Cet héritage de la contre-révolution stalinienne pèse terriblement. Même si, sans nul doute, la combativité ouvrière à l'Est ne pourra que se manifester face à des attaques de plus en plus insupportables, la conscience de classe, elle, connaîtra d'immenses difficultés pour se frayer un chemin.
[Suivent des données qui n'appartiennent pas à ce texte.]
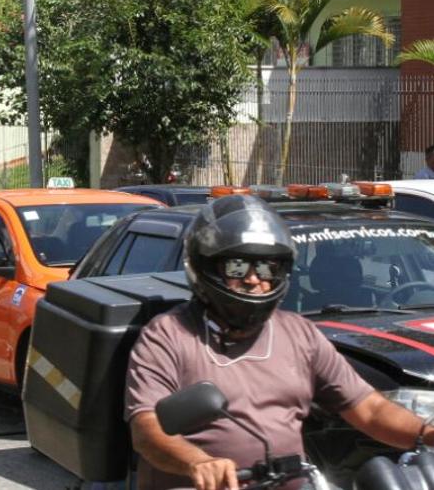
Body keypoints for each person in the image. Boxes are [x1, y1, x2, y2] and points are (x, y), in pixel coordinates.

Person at [125, 194, 434, 490]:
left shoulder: (300, 335)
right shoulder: (168, 335)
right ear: (205, 267)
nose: (253, 279)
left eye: (266, 268)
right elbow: (147, 428)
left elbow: (369, 409)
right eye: (236, 267)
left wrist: (425, 433)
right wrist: (198, 462)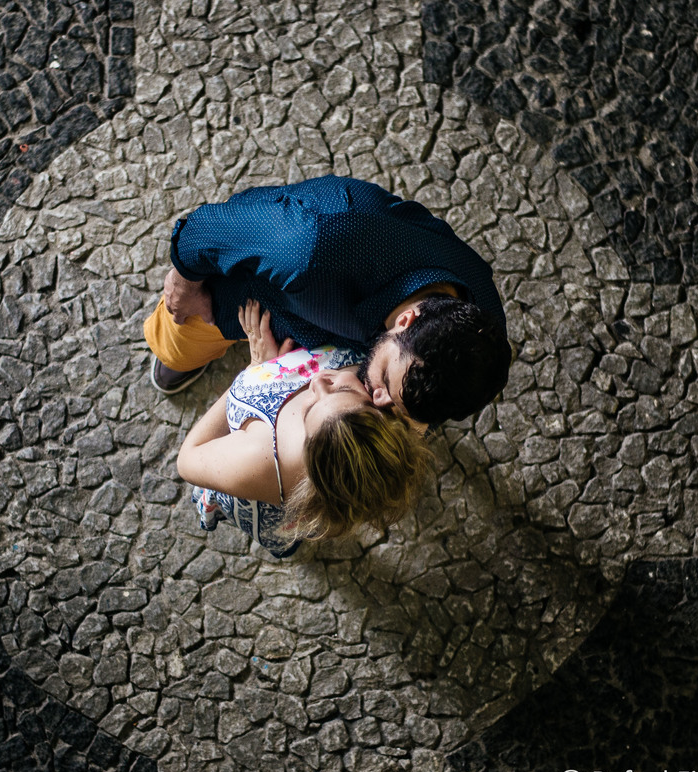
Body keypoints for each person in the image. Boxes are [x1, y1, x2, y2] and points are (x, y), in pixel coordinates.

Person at [145, 176, 512, 426]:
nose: (379, 401)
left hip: (310, 328)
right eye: (385, 382)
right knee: (175, 345)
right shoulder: (307, 247)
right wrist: (183, 285)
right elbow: (203, 229)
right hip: (244, 301)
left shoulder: (482, 334)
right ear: (406, 321)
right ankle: (182, 352)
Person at [177, 302, 432, 557]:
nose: (319, 382)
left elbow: (187, 458)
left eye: (308, 411)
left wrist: (254, 371)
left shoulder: (257, 459)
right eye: (344, 390)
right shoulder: (400, 408)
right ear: (382, 408)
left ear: (308, 452)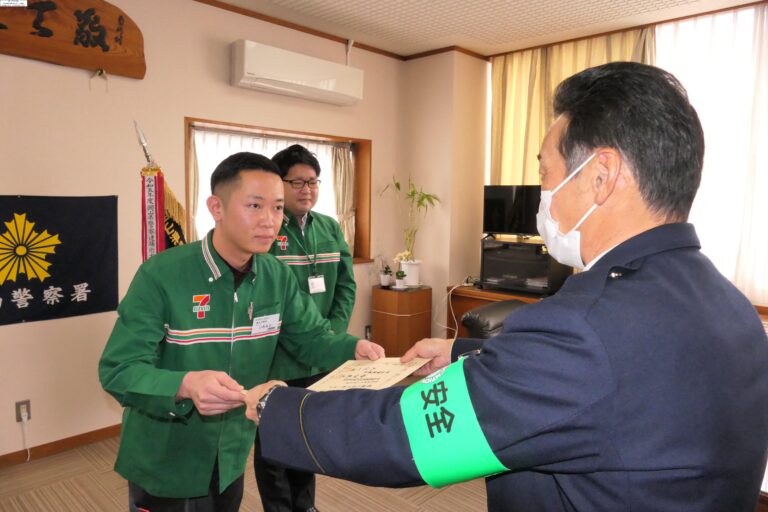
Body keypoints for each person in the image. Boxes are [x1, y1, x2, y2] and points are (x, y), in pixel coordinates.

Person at [243, 62, 768, 512]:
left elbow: (410, 437)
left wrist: (280, 408)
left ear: (602, 175)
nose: (544, 196)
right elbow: (620, 375)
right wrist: (460, 351)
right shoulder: (729, 305)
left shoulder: (583, 326)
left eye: (546, 174)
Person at [98, 152, 384, 512]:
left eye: (278, 208)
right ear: (216, 207)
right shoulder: (161, 275)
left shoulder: (275, 276)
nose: (270, 221)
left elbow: (312, 339)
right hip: (165, 458)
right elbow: (119, 369)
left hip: (232, 453)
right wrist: (184, 385)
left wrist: (355, 348)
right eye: (254, 205)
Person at [253, 144, 356, 512]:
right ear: (279, 185)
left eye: (312, 182)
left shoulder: (328, 227)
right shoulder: (265, 229)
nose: (306, 190)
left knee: (307, 432)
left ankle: (305, 505)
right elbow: (260, 295)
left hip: (319, 353)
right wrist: (300, 338)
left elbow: (346, 284)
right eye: (297, 182)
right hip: (277, 356)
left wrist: (331, 332)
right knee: (273, 436)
On ne peut pas exclure la possibilité, pour des fractions importantes de la classe ouvrière, de se faire embrigader et massacrer pour des intérêts qui lui sont totalement opposés, dans des luttes entre cliques nationa­listes ou entre cliques "démocratiques" et staliniennes.

Le prolétariat dans son ensemble, internationalement, se trouve face à un surcroît de difficultés, pour le développe­ment de la prise de conscience de la classe, provoquées par cette nouvelle situation (Voir l'article Des difficultés accrues pour le prolétariat dans ce numéro).

Perspectives

Nous entrons dans une période totalement nouvelle qui va profondément modifier aussi bien la configuration des constellations impérialistes (le bloc de l'Ouest va lui aussi être touché, même si c'est à un degré moindre et à un rythme moins frénétique, par les convulsions et l'instabilité, cela est inévitable dans la mesure où son fondement, sa rai­son d'être principale, l'autre bloc, a cessé d'exister) que les conditions dans lesquelles se déroulaient jusqu'à présent les combats de classe.

Dans un premier temps, cette période nouvelle va être une période difficile pour le prolétariat, car en dehors du poids accru de la mystification démocratique, et ce y compris à l’Ouest, il va être confronté à la nécessité de comprendre les nouvelles conditions dans lesquelles son combat va se dérouler. Cela prendra inévitablement du temps, d'où la profondeur du recul dont parlent les "thèses". Il va devoir en particulier s'affronter de façon frontale à la mystification démocratique et notamment ses deux piliers les plus perni­cieux, la social-démocratie et les syndicats.

La classe ouvrière du coeur du capitalisme, en particulier celle d'Europe occidentale, est la seule en mesure de véritablement confronter et combattre cette mystification, et a de ce fait une responsabilité historique considérablement accrue, à la mesure de la fantastique accélération de l'histoire qui se produit depuis quelques mois. Elle seule peut véritablement aider par le développement de ses luttes les ouvriers de l'Est à surmonter le piège mortel des illu­sions démocratiques dans lesquelles ils ont tous les risques de s'embourber.

Plus que jamais, la crise économique reste le meilleur allié du prolétariat, le stimulateur de cette confrontation indispensable à la "démocratie". La perspective d'une nouvelle récession ouverte, dont les symptômes avant-coureurs sont en train aujourd'hui de rapidement se développer (Voir l'article Crise économique mondiale : après l'Est, l'Ouest, dans ce numéro), en accélérant le rythme de l'effondrement du coeur du capitalisme, le capitalisme occidental, "en balayant les illusions sur la reprise de l'économie mondiale (...) et en dévoilant la faillite historique de l'ensemble du mode de production capitaliste et non seulement de ses ava­tars staliniens", va aider le prolétariat à comprendre, d'une part que la crise, l'effondrement à l'Est, n'est qu'une expression de la crise du système capitaliste en général, et d'autre part que lui seul détient la solution à la crise histo­rique, à la décomposition généralisée du capitalisme.

Non seulement les attaques redoublées des conditions de vie du prolétariat vont contraindre la classe ouvrière à reprendre et à élargir ses luttes, mais elles vont, plus encore, face à la faillite évidente du capitalisme "libéral" et "démocratique" le contraindre à inscrire ses luttes dans ce qui reste plus que jamais la seule perspective : la révolution communiste mondiale. Plus que jamais, dans ce chaos, l'avenir appartient au prolétariat.